= Beginning of Section =
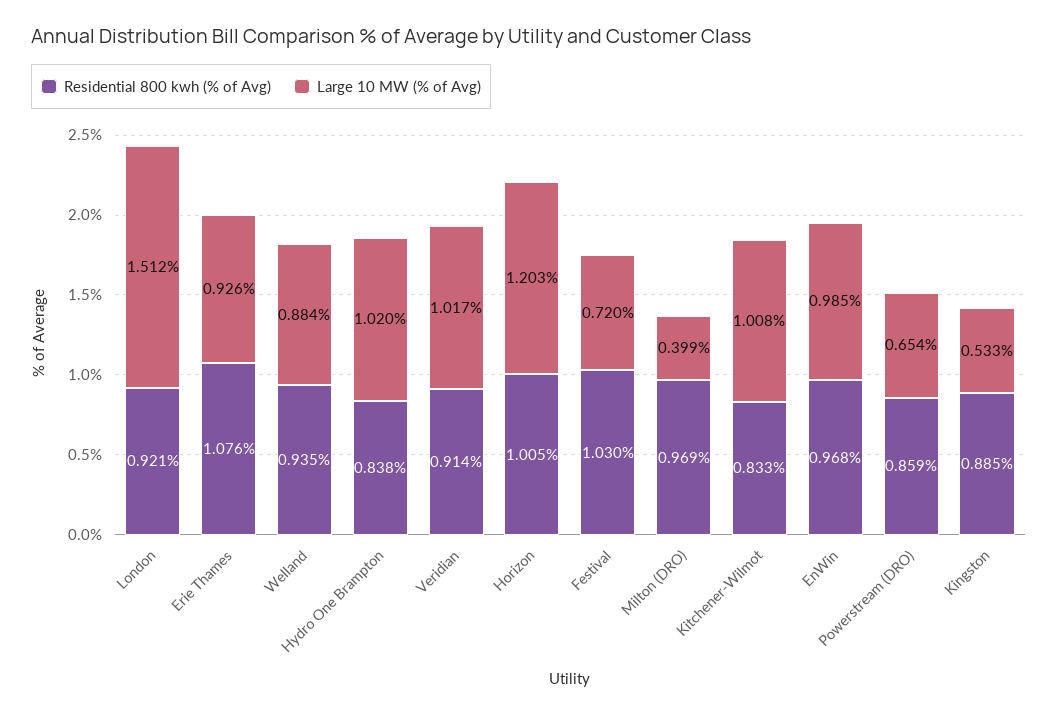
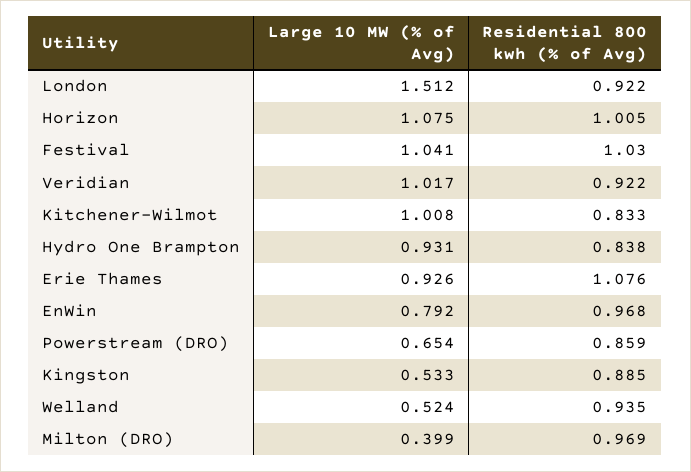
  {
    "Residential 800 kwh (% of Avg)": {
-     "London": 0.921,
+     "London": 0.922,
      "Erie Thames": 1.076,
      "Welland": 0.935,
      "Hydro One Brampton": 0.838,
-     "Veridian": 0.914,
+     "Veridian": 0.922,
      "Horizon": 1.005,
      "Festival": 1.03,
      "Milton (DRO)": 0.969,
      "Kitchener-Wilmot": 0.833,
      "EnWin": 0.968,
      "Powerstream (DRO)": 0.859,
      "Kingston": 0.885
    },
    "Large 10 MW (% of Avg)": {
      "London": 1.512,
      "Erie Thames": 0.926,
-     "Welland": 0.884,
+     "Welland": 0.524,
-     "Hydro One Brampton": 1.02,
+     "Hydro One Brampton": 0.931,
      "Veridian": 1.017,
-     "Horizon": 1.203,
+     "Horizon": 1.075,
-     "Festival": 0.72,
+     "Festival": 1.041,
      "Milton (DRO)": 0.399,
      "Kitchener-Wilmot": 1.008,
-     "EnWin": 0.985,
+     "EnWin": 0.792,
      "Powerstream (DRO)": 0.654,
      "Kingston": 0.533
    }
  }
= End of Section =
= Beginning of Section =
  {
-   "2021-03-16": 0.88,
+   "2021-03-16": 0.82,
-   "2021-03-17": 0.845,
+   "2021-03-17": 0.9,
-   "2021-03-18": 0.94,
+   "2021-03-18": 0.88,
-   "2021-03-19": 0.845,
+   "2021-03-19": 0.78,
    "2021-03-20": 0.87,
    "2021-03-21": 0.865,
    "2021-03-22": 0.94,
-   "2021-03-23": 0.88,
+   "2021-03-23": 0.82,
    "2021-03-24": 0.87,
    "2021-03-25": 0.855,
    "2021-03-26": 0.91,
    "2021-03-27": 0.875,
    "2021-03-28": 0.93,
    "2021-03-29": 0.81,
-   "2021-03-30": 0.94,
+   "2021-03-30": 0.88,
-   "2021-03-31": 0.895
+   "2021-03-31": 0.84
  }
= End of Section =
= Beginning of Section =
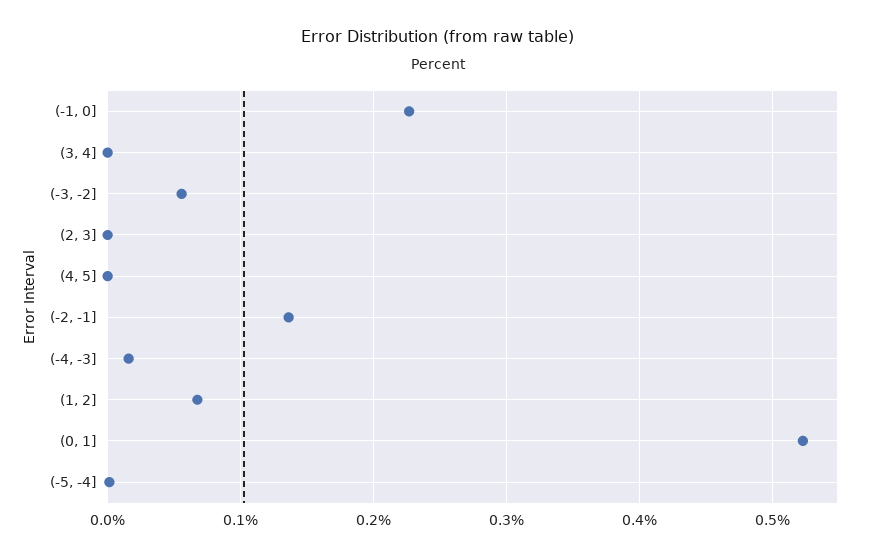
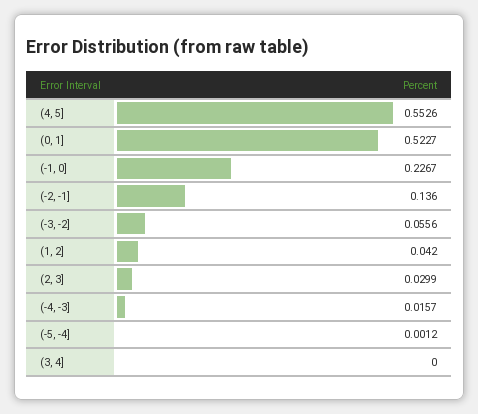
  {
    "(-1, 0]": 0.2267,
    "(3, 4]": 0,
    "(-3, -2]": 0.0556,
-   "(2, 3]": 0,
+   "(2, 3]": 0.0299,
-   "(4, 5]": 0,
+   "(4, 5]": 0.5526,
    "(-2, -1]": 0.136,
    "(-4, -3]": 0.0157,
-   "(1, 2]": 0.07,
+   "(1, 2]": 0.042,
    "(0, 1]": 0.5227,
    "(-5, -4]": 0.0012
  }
= End of Section =
→ YOUR INSTRUCTIONS: Search the data for the string "Festival" and copy each line where it appears.

→ YOUR SOLUTION:
      "Festival": 1.03,
-     "Festival": 0.72,
+     "Festival": 1.041,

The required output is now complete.